De Montevidéu a Paranaguá
Um dos pontos mais ousados do projeto do novo Porto Seco é a tentativa de mudar a rota dos contêineres paraguaios, hoje escoados por Montevidéu. A Multilog aposta na conexão entre Assunção e o porto de Paranaguá, que é 400 quilômetros mais próxima. Para isso, o plano inclui um terminal de contêineres de grande porte dentro da nova EADI, com acesso direto à Perimetral Leste. A proposta é tornar Foz do Iguaçu o ponto de inflexão da logística sul-americana, redirecionando trilhas comerciais e reequilibrando o mapa das exportações. Parece sonho logístico — mas com a ponte nova, a Perimetral asfaltada e um pouco menos de burocracia, pode virar realidade. Foz, como sempre, está no entroncamento certo. Resta saber se há terrenos para expandir o depósito de contêineres, porque apesar de empilhados, ocupam espaço.

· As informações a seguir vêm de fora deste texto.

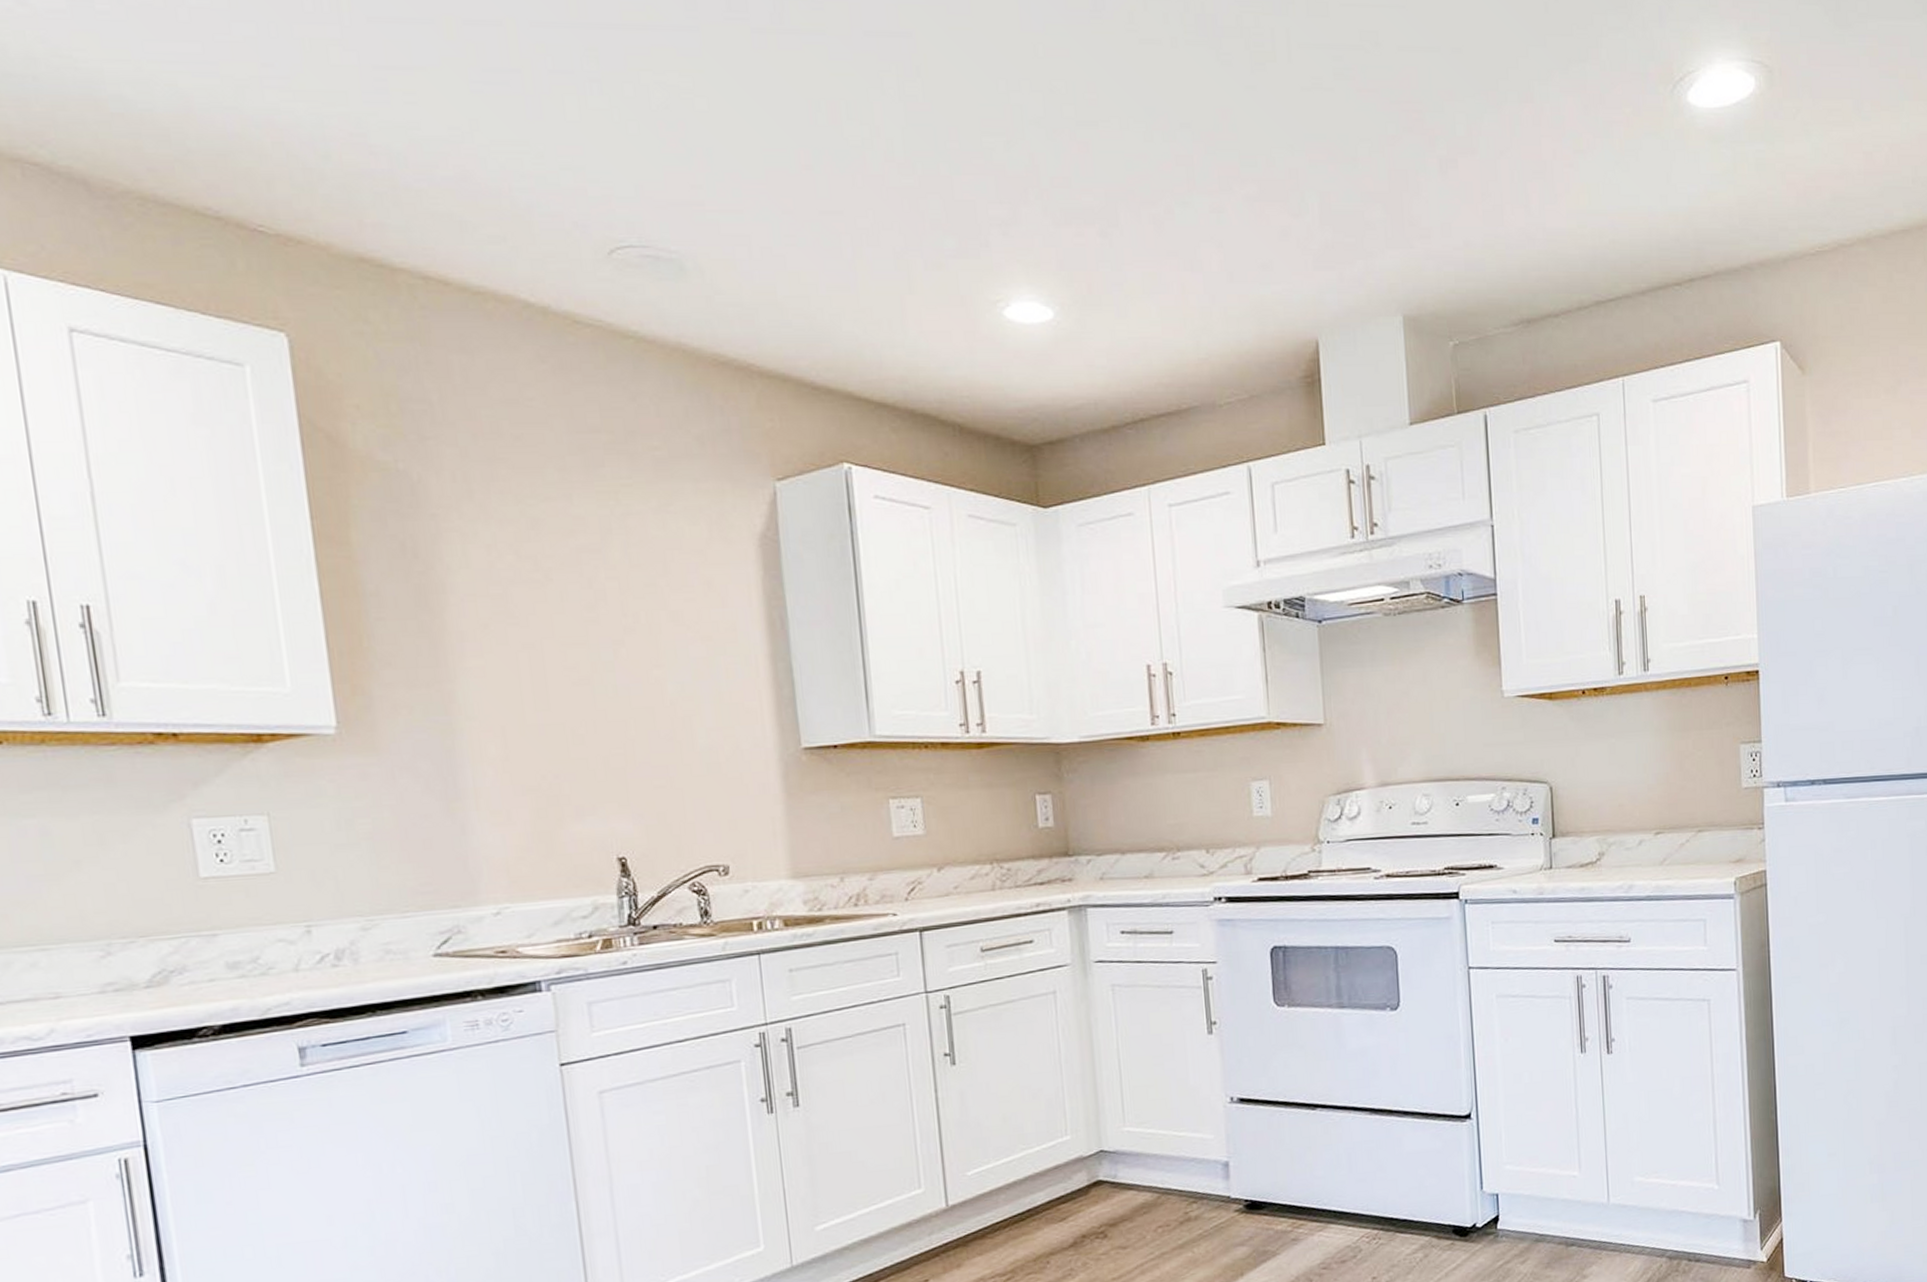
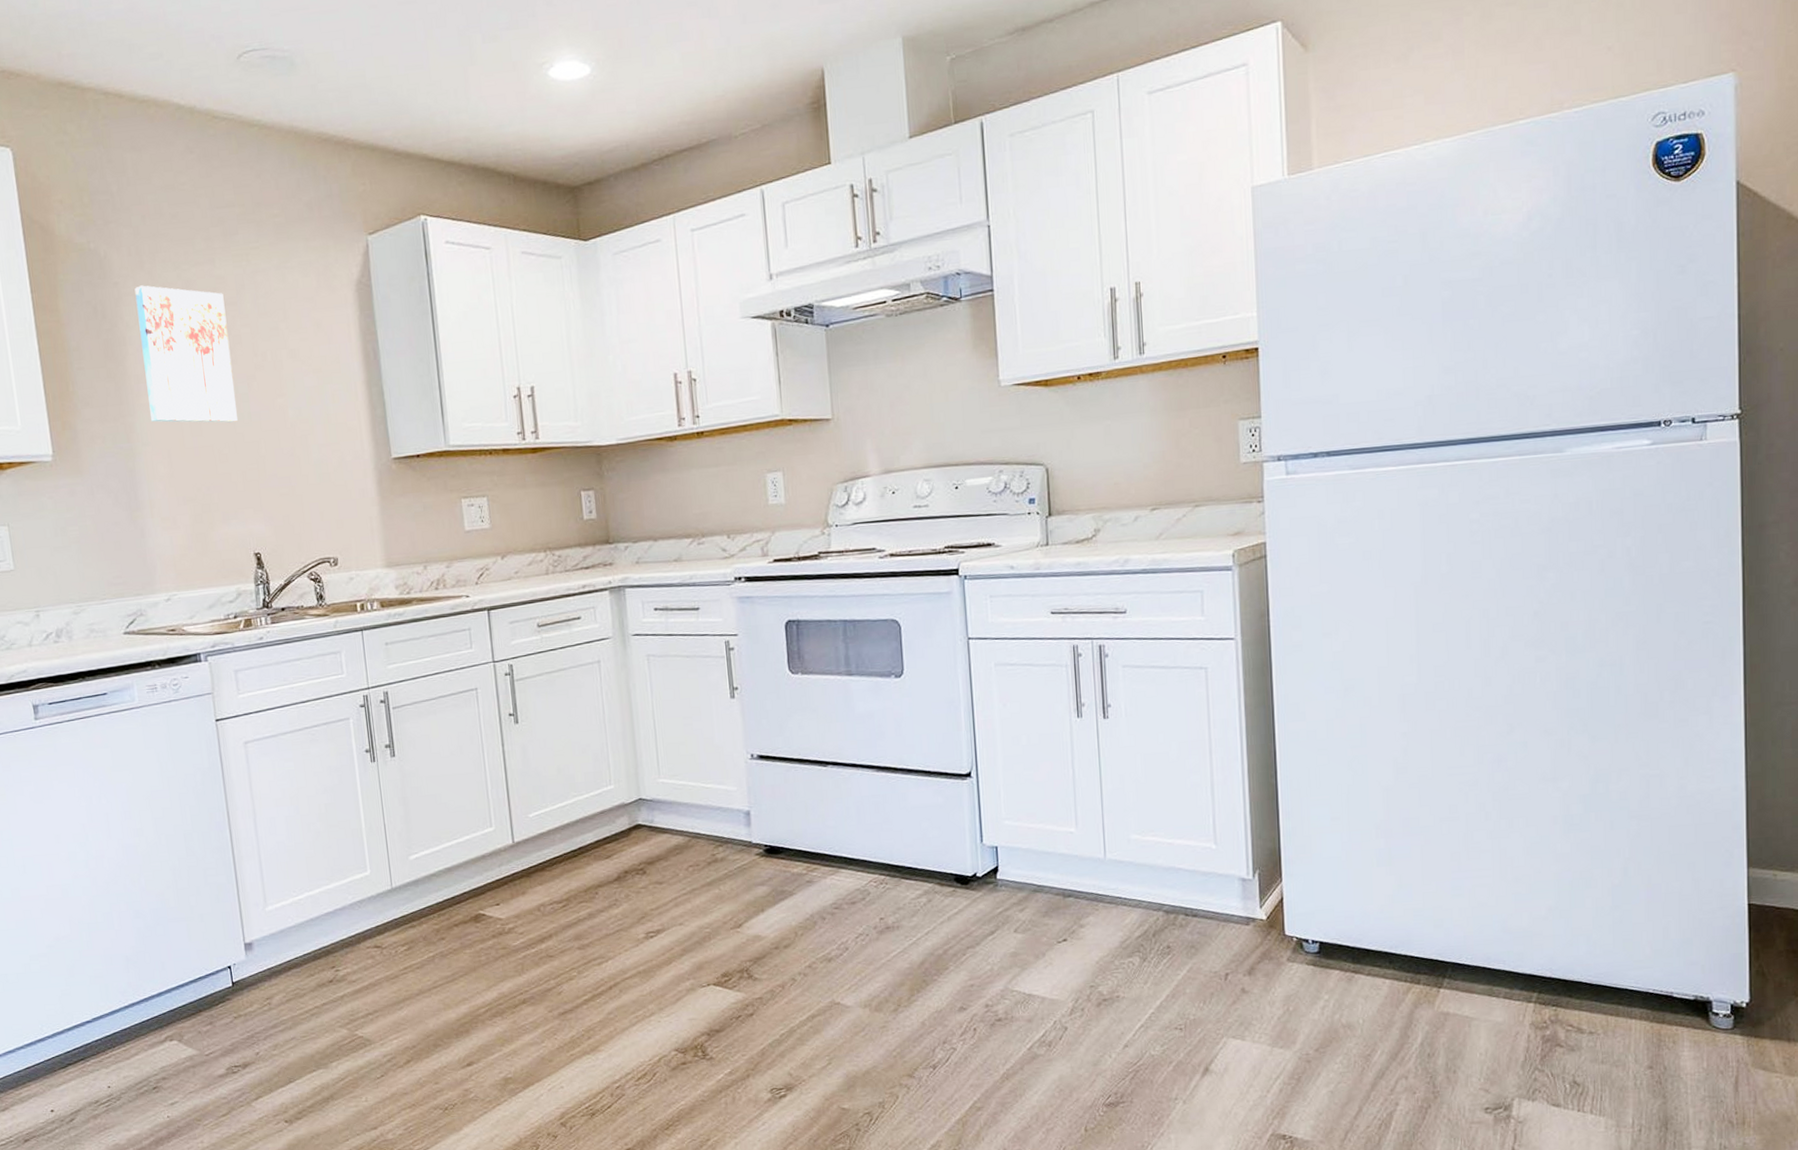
wall art: none [460,520,599,697] -> present [134,285,238,423]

Fala sério… quem vive sem o Pix?
Tem coisa mais prática do que mandar dinheiro com um clique? O Pix virou a varinha mágica do brasileiro moderno — resolve da feira ao aluguel, do pagamento da diarista à encomenda do vinho argentino. Em Foz do Iguaçu, então, virou passaporte. A façanha agora é internacional: em Ciudad del Este e Puerto Iguazú, o QR Code fala português com sotaque de fronteira. Lojas, câmbios, feirinhas e até free shops aceitam Pix de turistas brasileiros, com conversão automática para guarani ou peso. Basta apontar a câmera do celular e tcharam: perfume, eletrônico e até doce de leite, tudo no débito. Nunca mais levei a carteira para passear.
Uma ponte chamada QR Code
Enquanto esse povo discute integração há décadas, o Pix resolveu a parada na prática. Em plena tríplice fronteira, os pagamentos cruzam o rio e as aduanas com fluidez. Em Ciudad del Este, 70% das vendas para brasileiros já são feitas por Pix. Em Puerto Iguazú, até os alfajores se renderam. O mais curioso? O sistema nem foi oficialmente internacionalizado — é o famoso “jeitinho legalizado”, Resultado: mais segurança, menos filas, e aquele velho costume de esconder dinheiro na meia, sutiã e cueca, vai perdendo espaço. O Pix, “sem querer, querendo”, construiu a ponte mais funcional da América Latina. E vai ver é por isso o Donald Trump odeia a ideia.
Enfim, chegamos à quarta-feira
Metade da semana e tudo indica que novos embates ainda vão roubar a cena. Haja maracujá, erva-cidreira e capim-santo para acalmar os ânimos dos mais exaltados. Este colunista prefere acreditar que, no fim das contas, ainda vai dar tudo certo — apesar da insistente Lei de Murphy. A propósito, ouvi uma aberração recentemente: alguém disse a uma turma de alunos que Edward A. Murphy era uma figura medieval. Pelo amor… era engenheiro aeroespacial! E já que estamos falando em absurdos, ele também dizia que o melhor jeito de espremer limão no peixe sem deixar respingar nos olhos… é colocar um pedaço de peixe em cada olho. Bom dia!